Nel nome di David Cronenberg. Se proprio si vuole trovare un punto di partenza a The Substance si deve obbligatoriamente rivolgere lo sguardo al passato. Coralie Fargeat, all’opera seconda, pesca soprattutto l’idea tra le pieghe del cinema del maestro canadese e ne imita palesemente le scenografie, sospese tra squallore ed ipermodernità. Il risultato è un body-horror al femminile ricco di sangue e violenza com’è tipico della regista transalpina, per l’occasione al lavoro al suo primo lungometraggio girato in inglese. E non poteva essere altrimenti, dato che il Mito di Hollywood, almeno in partenza la fa da padrone, come testimonia la straordinaria sequenza iniziale, tutta raccontata – per introdurre il personaggio – sulla stella dedicata sulla Walk of Fame alla protagonista ex diva nella finzione Elisabeth Sparkle. La quale ha superato la sessantina venendo così licenziata dal programma televisivo di fitness di cui era immagine da tanti anni. Male. Perché in lei nascono insicurezze non troppo credibili (la interpreta Demi Moore del resto; quale donna non vorrebbe arrivare a sessant’anni in tali condizioni?) e in giro circola un farmaco sperimentale definiamolo “voluttuario” che offre una nuova giovinezza a chi lo usa mediante la creazione, a dir la verità abbastanza traumatica, di “un’altra lei” più giovane e bellissima. Purtroppo il gioco ha delle regole, puntualmente infrante. Il che condurrà a conseguenze varie, che non è il caso di spoilerare in questa sede.

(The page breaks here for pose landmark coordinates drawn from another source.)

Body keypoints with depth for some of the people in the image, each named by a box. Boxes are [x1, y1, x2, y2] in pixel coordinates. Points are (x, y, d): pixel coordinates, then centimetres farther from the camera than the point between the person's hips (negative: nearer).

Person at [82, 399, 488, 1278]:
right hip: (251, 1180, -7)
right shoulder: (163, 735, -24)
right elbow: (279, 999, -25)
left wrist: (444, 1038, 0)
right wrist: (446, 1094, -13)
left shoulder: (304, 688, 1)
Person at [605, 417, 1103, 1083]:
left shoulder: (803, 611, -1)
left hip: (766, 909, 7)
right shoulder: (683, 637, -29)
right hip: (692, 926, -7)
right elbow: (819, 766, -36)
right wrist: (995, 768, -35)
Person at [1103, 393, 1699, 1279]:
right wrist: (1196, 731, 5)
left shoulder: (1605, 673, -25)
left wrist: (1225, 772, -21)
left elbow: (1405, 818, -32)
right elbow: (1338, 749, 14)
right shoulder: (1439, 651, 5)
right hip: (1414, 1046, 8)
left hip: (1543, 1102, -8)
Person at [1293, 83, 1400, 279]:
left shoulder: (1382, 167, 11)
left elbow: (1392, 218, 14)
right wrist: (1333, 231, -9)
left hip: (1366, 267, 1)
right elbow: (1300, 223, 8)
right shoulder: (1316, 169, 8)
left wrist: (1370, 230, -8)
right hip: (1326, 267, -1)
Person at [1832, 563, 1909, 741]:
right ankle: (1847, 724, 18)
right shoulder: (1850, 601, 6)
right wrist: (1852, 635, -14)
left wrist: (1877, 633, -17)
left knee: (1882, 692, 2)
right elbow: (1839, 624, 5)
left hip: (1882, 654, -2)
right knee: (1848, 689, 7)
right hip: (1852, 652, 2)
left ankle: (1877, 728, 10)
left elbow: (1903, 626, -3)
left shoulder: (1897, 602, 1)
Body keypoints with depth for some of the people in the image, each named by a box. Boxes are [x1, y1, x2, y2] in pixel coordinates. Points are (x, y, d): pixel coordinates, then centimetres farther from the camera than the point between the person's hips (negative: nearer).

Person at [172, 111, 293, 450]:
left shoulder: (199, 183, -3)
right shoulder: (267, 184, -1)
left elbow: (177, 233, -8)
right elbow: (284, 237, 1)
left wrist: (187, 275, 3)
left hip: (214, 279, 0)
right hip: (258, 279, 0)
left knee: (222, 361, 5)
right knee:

Parte benissimo The Substance, curiosissimo premio per la sceneggiatura a Cannes 2024 e ora in visione alla Festa del Cinema di Roma 2024. Accumula istanze e riflessioni affascinanti su quanto si stia andando verso il primato dell’immagine, l’intelligenza artificiale, il maschilismo osceno, l’idiozia al potere (televisivo) ma anche oltre, estendendo il concetto. Poi il sangue che scorre, scaturito dalla violenza ma anche dalla nuova nascita, il concetto di maternità negato di fronte ad una società che incita alla rivalità piuttosto che alla tenerezza. Un quadro apocalittico che non può che risolversi con un’altra apocalisse, stavolta meramente personale, tra Elisabeth e la creatura che ha “partorito”, ovvero Sue, una fantastica Margaret Qualley bravissima e bellissima. In fusione reciproca con meritori effetti prostetici per il disgusto prevedibile del pubblico diegetico ed extra-diegetico.
In apparenza non manca nulla, a The Substance per diventare cult. Eppure sussistono molte cose che non vanno. In primo luogo la durata: due ore e venti per un’opera che spara le sue cartucce migliori in un’oretta scarsa, per poi arrancare paurosamente in cerca di svolte narrative assai poco verosimili, tipo il mancato omicidio della giovane Sue per mano della matrice Elisabeth. Da qui lo stupore per il premio cannense alla sceneggiatura, forse inteso a riconoscere le basi dell’idea piuttosto che il completo svolgimento.
Non si può poi certamente omettere il discorso sulla cornice pesantemente grottesca in cui è immerso The Substance: vorrebbe far satira a denti stretti ma l’ironia al nero funziona poco, togliendo anzi vigore alla storia, soprattutto a personaggi di contorno come il patetico produttore televisivo Denis Quaid, ridotto perlopiù a macchietta durante l’intera durata del lungometraggio. Se Cronenberg, punto di riferimento della regista, è sempre da considerare maestro anche nell’asciugare il materiale narrativo, al contrario la Fargeat gioca d’accumulo, stimolando nello spettatore possibili reazioni di rigetto. Magari volute, ma che in alcuni frangenti del plot suonano senz’altro al pari di note stonate. Tutto appariva più composto e coerente in Revenge (2017), ottima opera prima della regista. Bagni di sangue compresi.
In The Substance l’insieme sembra preordinato alla provocazione; con il risultato, talvolta, di annoiare, invece che far divertire, riflettere o inorridire. Magari andrà meglio la prossima volta.